- Directed by: Matthew Ornstein
- Screenplay by: Daryl Davis
- Produced by: Matthew Ornstein
- Release date: March 13, 2016;
- Running time: 96 minutes
- Country: United States
- Language: English

= Accidental Courtesy: Daryl Davis, Race & America =

Accidental Courtesy: Daryl Davis, Race & America is a 2016 American documentary film directed and produced by Matthew Ornstein.

== Content ==
The film follows Daryl Davis meeting members, and former members, of the Ku Klux Klan and the National Socialist Movement, and provides contrasting views of his activities from members of the Southern Poverty Law Center and Black Lives Matter.
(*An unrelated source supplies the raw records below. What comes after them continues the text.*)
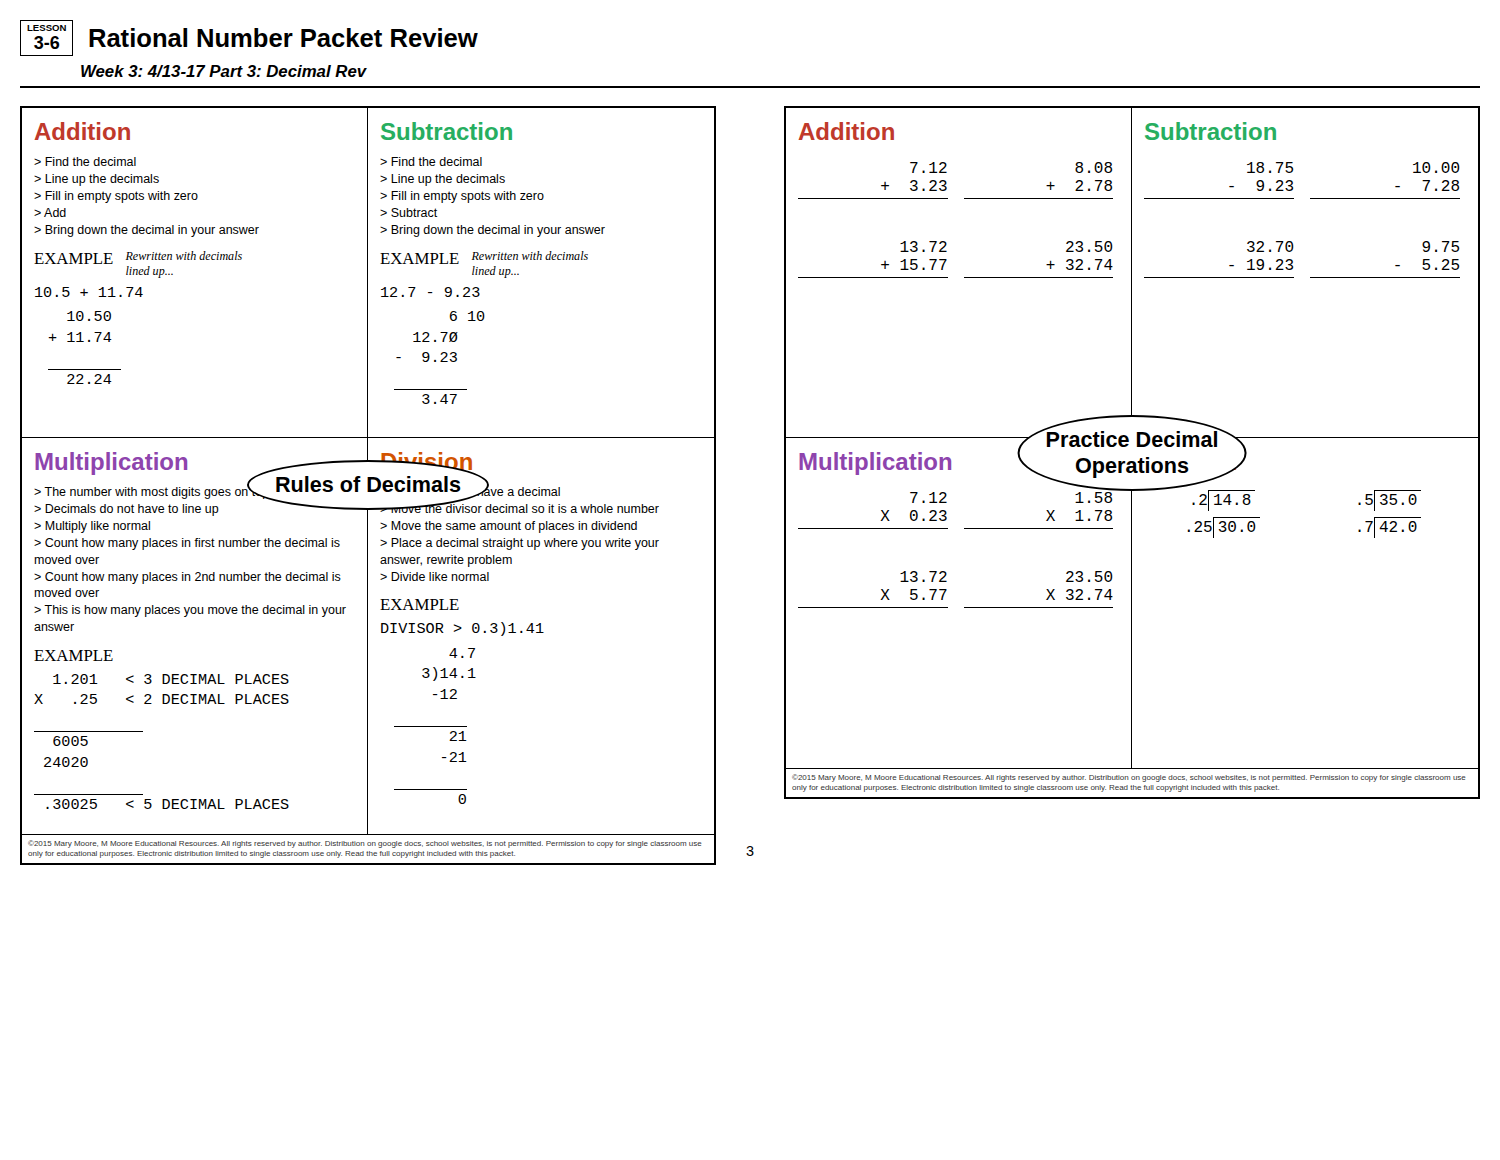LESSON 3-6
Rational Number Packet Review
Week 3: 4/13-17 Part 3: Decimal Rev
Rules of Decimals
Addition
Find the decimal
Line up the decimals
Fill in empty spots with zero
Add
Bring down the decimal in your answer
EXAMPLE Rewritten with decimals lined up...
10.5 + 11.74
10.50 + 11.74 22.24
Subtraction
Find the decimal
Line up the decimals
Fill in empty spots with zero
Subtract
Bring down the decimal in your answer
EXAMPLE Rewritten with decimals lined up...
12.7 - 9.23
6 10 12.7Ø - 9.23 3.47
Multiplication
The number with most digits goes on top
Decimals do not have to line up
Multiply like normal
Count how many places in first number the decimal is moved over
Count how many places in 2nd number the decimal is moved over
This is how many places you move the decimal in your answer
EXAMPLE
1.201 < 3 DECIMAL PLACES X .25 < 2 DECIMAL PLACES 6005 24020 .30025 < 5 DECIMAL PLACES
Division
Divisor can not have a decimal
Move the divisor decimal so it is a whole number
Move the same amount of places in dividend
Place a decimal straight up where you write your answer, rewrite problem
Divide like normal
EXAMPLE
DIVISOR > 0.3)1.41
4.7 3)14.1 -12 21 -21 0
©2015 Mary Moore, M Moore Educational Resources. All rights reserved by author. Distribution on google docs, school websites, is not permitted. Permission to copy for single classroom use only for educational purposes. Electronic distribution limited to single classroom use only. Read the full copyright included with this packet.
3
Practice Decimal
Operations
Addition
7.12
+ 3.23
8.08
+ 2.78
13.72
+ 15.77
23.50
+ 32.74
Subtraction
18.75
- 9.23
10.00
- 7.28
32.70
- 19.23
9.75
- 5.25
Multiplication
7.12
X 0.23
1.58
X 1.78
13.72
X 5.77
23.50
X 32.74
Division
.214.8
.535.0
.2530.0
.742.0
©2015 Mary Moore, M Moore Educational Resources. All rights reserved by author. Distribution on google docs, school websites, is not permitted. Permission to copy for single classroom use only for educational purposes. Electronic distribution limited to single classroom use only. Read the full copyright included with this packet.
Davis recounts befriending many klansmen and how some have left the klan. Several, upon leaving the hate group, give him their robe. Davis estimates having collected over 25 robes.

== Distribution ==
The film debuted on the PBS TV series Independent Lens. The film was shown on PBS on February 13, 2017, and rerun thereafter.

== Aftermath ==
Frank Ancona, the Klansman depicted at the opening and close of the documentary film Accidental Courtesy, was found shot dead in Missouri on February 11, 2017, two days before the airing of the film. Ancona's wife and step-son were both charged with the murder.